Lenteur



À la fenêtre, café à la main, je regarde l’hiver. Je sais qu’il fait froid à la couleur du ciel. Il n’a pas le même bleu qu’en été. C’est subtil, mais perceptible. Je fais face à l’hiver en me demandant pourquoi je ne l’aime pas. Outre le fait que je ne supporte pas le froid, que peut-il en être de plus profond?

Dans le silence de cette brise que j’imagine, faisant vaciller les branches nues de mon arbre, je me rends compte qu’effectivement c’est plus que seulement le froid. J’ai grandis à la campagne. Là où l’épaisseur des bordées n’avait rien à voir avec celles d’aujourd’hui. Je me souviens de ce vent glacial qui soulevait la neige et tourbillonnait à nous étourdir. Je me souviens de ces jeux en famille, de hockey dans la cours, de sculptures de glace, de glissades essoufflantes, de quatre roues, de ski doo... Je me souviens que nous rentrions, mes sœurs, frère et moi les joues blanches d’engelure et les pieds froids à faire mal. Mes parents tenaient le feu du vieux poêle à bois à sa pleine puissance et les joues nous brûlaient en dégelant. Je me souviens aussi de Jacynthe, ma seule voisine de mon âge dans cette campagne où les voisins se comptaient en espace de terre et non en pâtés de maisons. Chocolat chaud et rire.

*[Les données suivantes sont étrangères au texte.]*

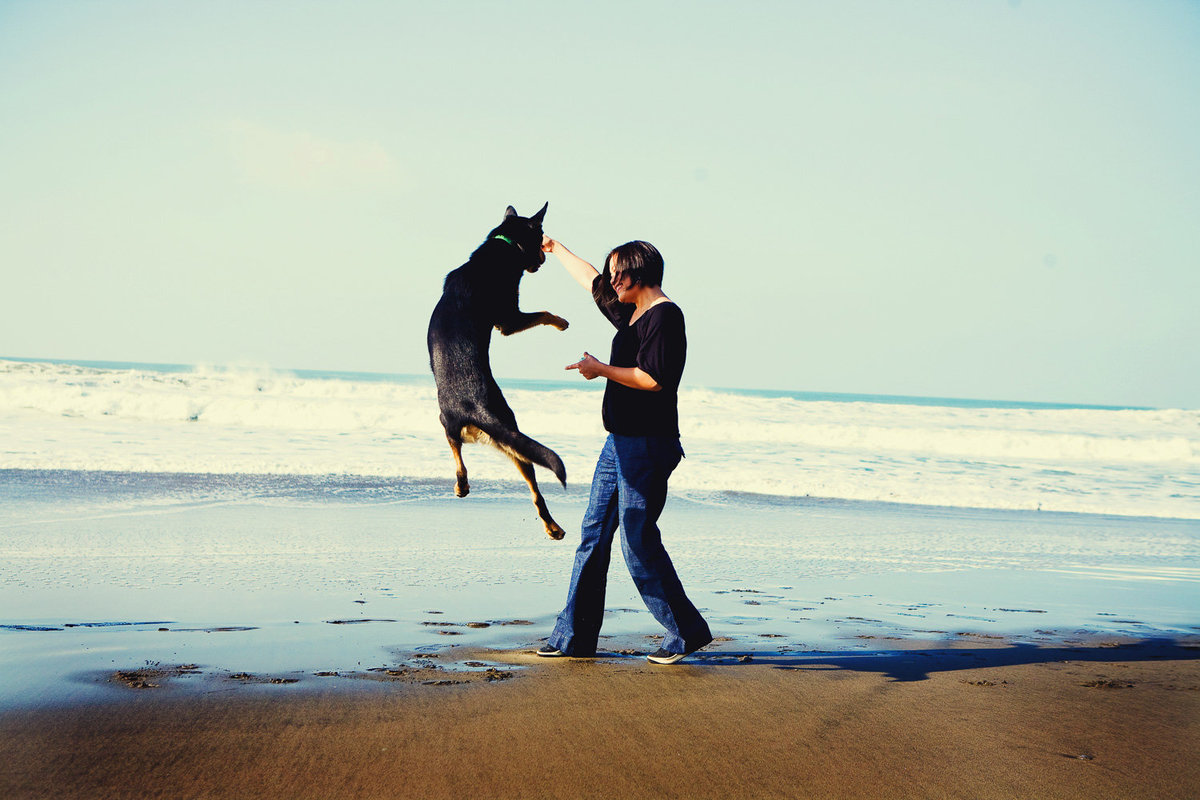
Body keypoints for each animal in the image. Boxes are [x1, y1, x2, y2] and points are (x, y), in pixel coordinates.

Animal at [427, 201, 566, 537]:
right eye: (540, 239)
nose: (545, 256)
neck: (504, 244)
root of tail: (475, 408)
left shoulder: (508, 321)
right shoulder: (509, 320)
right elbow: (544, 312)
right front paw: (561, 321)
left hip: (489, 434)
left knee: (462, 458)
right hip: (510, 433)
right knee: (531, 489)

Je me souviens aussi du temps où j’étais jeune maman et que je sortais tous les jours avec ma tribu dans ce froid qui était désormais celui d’une banlieue. Où le ciel n’avait plus ces myriades d’étoiles du ciel de ma jeunesse. Où l’on capotait pour une bordée d’un pied! Alors que d’où je viens on en avait aux hanches de la neige. Je trainais le traineau où j’y avais installé mes petits supers emmitouflés!

Je me souviens qu’alors à toutes les premières neige j’étais aussi excitée qu’eux et que nous nous empressions de faire des bonhommes de neige dès que la neige devenait collante. Pendant longtemps j’ai traîné la tribu le soir dans les rues de la banlieue pour admirer ce que je n’avais pas vu moi dans ma campagne, les lumières de noël reflétant sur la neige. Puis, je me suis mise à marcher seule parce que les enfants ne suivaient plus. Je n’ai pas souvenir du moment où j’ai cessé.

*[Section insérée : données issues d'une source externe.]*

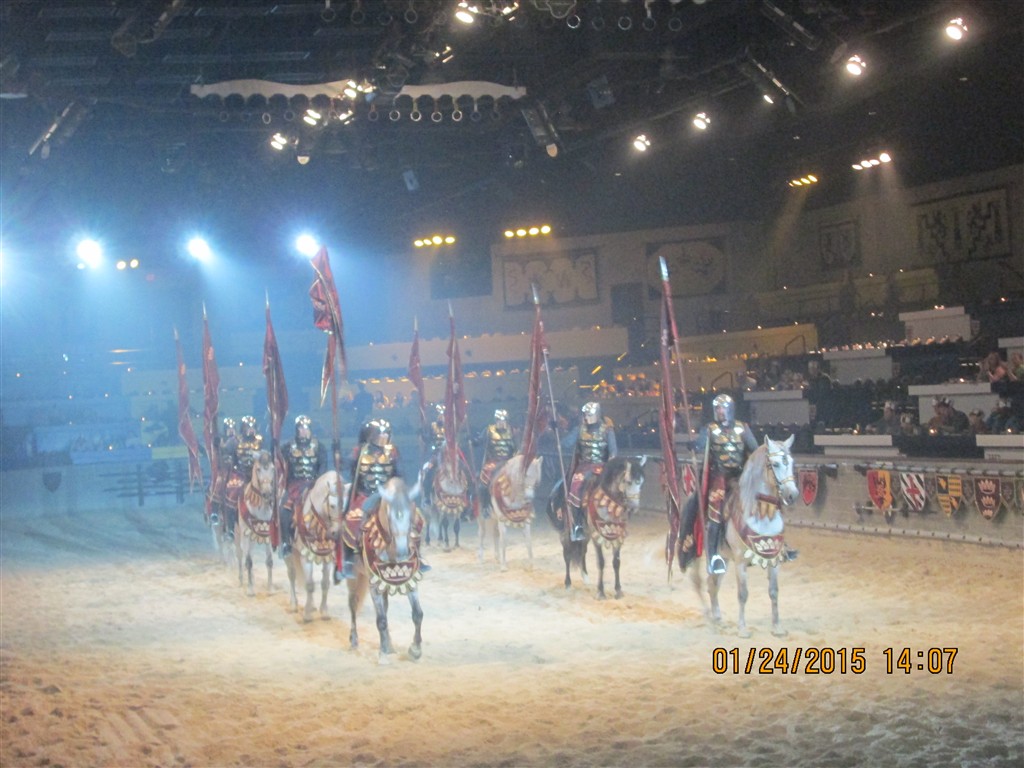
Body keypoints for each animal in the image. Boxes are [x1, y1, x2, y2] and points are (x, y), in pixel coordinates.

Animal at [234, 451, 282, 596]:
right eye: (258, 469)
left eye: (272, 469)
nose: (267, 494)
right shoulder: (245, 534)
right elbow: (249, 561)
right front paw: (250, 590)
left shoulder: (268, 535)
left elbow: (269, 561)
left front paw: (270, 588)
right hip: (238, 534)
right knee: (240, 554)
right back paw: (242, 580)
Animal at [285, 470, 346, 622]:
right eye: (332, 505)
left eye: (344, 505)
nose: (336, 533)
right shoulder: (305, 557)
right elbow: (309, 584)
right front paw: (307, 615)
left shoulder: (328, 558)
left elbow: (324, 584)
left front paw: (324, 611)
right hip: (287, 551)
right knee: (292, 574)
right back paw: (294, 604)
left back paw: (311, 605)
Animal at [346, 476, 427, 664]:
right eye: (389, 517)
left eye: (411, 515)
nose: (403, 552)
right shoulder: (373, 585)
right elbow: (381, 620)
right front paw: (382, 654)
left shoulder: (410, 581)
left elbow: (417, 614)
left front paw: (415, 649)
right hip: (354, 576)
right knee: (353, 603)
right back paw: (354, 639)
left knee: (384, 606)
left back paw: (389, 644)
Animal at [547, 455, 647, 599]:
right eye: (628, 482)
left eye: (641, 484)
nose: (634, 508)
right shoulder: (597, 535)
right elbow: (601, 562)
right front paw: (601, 592)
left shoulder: (616, 536)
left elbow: (616, 562)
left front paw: (618, 590)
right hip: (566, 533)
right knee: (567, 555)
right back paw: (568, 583)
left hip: (586, 534)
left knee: (582, 551)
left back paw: (585, 578)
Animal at [692, 434, 799, 637]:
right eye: (774, 464)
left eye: (790, 462)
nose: (792, 495)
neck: (761, 514)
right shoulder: (740, 561)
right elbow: (743, 594)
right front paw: (742, 629)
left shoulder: (774, 560)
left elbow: (774, 591)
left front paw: (777, 627)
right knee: (699, 582)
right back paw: (709, 615)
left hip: (724, 560)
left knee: (712, 584)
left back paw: (717, 616)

Aujourd’hui, je fais face à l’hiver et me rend compte qu’il me ralentit. Je suis plus lente, moins vive d’esprit. Je trouve encore si féerique son manteau neuf qu’il déploie sur les arbres et les maisons, mais je crois que je lui en veut de me ralentir. J’en perds ma poésie printanière et ma légèreté d’émerveillement. C’est pour ça au fond que je n’aime pas l’hiver. Parce qu’il me renvoie dans la lenteur des moments et que j’aime être ivre de la pulsion de vivre. L’urgence de tout goûter, tout voir, tout sentir… L’hiver me le refuse. Il m’oblige à ralentir, à savourer. Plus qu’il ne faisait quand j’étais plus jeune. Parce que dans la jeunesse on n’arrête pas d’être en urgence de vivre. Pourquoi arrêterait-on alors qu’il n’y a encore aucune vraie raison à l’introspection?


À la fenêtre mon café refroidit, je ne me bas pas contre ce rythme obligé. Je sais qu’aujourd’hui sera un souvenir de demain. Je me demanderai pourquoi j’en voulais à l’hiver pour cette cadence qui me sera doux alors.